Without the hope of social mobility or the pressure of competition, extractive economies failed to take advantage of new opportunities and were left standing at the station while the Industrial Revolution brought wealth to the rest of the world.
While the “private property prescription” is a temptingly simple answer, evidence suggests that a more crucial factor appears to be whether a country developed institutions with a broad franchise (read: equality and equal opportunity) or narrow franchise (inequality and lack of social mobility). Private property certainly has a role to play, but only as part of a wider suite of institutional arrangements.
Characteristics of success
When we look across those countries that did well, a number of key factors stand out.
Suffrage: Countries that broke away from the pack in the 1800s were those in which citizens could vote. This makes sense; the more people that can have a say in government, then the more inclusive government policy should be. The rapid growth of the USA and Australia coincided with a high proportionate of the population able to vote.
In the USA 79.2% of the adult male population voted in the 1844 presidential election. In Australia, economic qualifications for voters were removed in South Australia, Victoria and New South Wales in the 1850s.
Conversely, colonies that were left behind often saw the vast proportion of the population excluded from participating in government elections. Indeed, it was not until the very late 1800s that a number of Latin American countries saw more than 1 or 2% of people voting
Education: Educated people are more productive, flexible and are able to take advantage of technological change. Australia’s egalitarian society saw educational opportunities extended to a broad spectrum of the populace. By 1844, approximately half of its non-Indigenous children were receiving a formal education. By 1901, literacy rates were around 80%.
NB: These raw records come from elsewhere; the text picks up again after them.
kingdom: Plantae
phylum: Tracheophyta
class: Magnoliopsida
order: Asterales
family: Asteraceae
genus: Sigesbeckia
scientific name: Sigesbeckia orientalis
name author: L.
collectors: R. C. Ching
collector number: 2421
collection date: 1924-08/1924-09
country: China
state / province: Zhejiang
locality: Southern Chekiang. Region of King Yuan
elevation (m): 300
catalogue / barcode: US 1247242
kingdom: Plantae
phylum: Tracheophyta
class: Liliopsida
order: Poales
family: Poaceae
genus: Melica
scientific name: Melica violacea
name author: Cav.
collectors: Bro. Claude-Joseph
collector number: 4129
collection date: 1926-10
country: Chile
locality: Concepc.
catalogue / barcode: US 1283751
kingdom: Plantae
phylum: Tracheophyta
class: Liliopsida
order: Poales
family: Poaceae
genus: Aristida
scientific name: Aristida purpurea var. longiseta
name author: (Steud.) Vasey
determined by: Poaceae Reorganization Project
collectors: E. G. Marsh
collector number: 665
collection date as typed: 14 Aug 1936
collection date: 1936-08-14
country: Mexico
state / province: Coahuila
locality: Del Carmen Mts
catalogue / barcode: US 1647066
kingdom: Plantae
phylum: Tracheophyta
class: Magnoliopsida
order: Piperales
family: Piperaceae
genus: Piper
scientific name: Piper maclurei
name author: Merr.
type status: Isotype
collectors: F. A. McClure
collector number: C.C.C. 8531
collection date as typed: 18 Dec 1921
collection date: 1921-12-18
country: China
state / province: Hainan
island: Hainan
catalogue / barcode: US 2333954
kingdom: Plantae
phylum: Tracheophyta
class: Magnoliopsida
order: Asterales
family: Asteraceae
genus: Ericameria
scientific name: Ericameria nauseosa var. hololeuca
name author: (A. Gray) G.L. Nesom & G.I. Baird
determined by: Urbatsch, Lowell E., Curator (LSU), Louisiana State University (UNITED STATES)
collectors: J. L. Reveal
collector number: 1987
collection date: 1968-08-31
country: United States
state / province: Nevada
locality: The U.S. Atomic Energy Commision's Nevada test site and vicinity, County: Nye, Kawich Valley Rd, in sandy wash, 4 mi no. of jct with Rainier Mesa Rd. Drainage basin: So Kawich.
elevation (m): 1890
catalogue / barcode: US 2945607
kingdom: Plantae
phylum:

This occurred in stark contrast to other colonies (including other British colonies, such as in the Caribbean). Despite immense wealth being generated, basic schooling infrastructure was not established on a broad scale – elites sent their children to private schools while other children went without. Up to 1900, literacy rates remained at or below 30% in Bolivia, Brazil, Guatemala, Honduras, Mexico and Paraguay, and was likely below 30% in Columbia, Peru, Puerto Rico and Venezuela.
Land policy: Epitomised by the encomienda system (a system popularised by the Spanish Crown, under which conquerors were rewarded with the labour of certain groups of people), land policy in countries that were left behind attempted to shut people out of the property market. Land was selectively offered in large chunks at prices only the wealthiest could afford.
In Australia, land policy was designed to encourage new migrants and sought to break down the system of class privilege that calcified Mother England. Country lands were sold for as little as £1 per acre, payable over time, and acreages were limited to prevent large holdings.
Australia is becoming a more unequal country. Institutions that had previously fostered greater equality now do the opposite.
This is a problem because it was Australia’s relatively low levels of inequality that put us in an advantageous position during the last industrial revolution. Rapid advances in robotics, automation and Artificial Intelligence suggest a new industrial revolution is just around the corner, but Australia’s key institutions have been so badly eroded that we may be disadvantaged when the full force of this technological change hits.
Home ownership rates are falling and many are shut out of the market. There are substantial funding gaps between private and public schools and we are slipping in global education rankings. Australia still has universal suffrage, though only 43% of us believe that it makes any difference whether the Liberal-National Coalition or Labor are in the top spot.
Societies with these characteristics performed particularly badly during the last period of rapid technological change. Many have never recovered. We should be concerned that the institutions that once allowed us to pull ahead may soon be the reason we fall behind.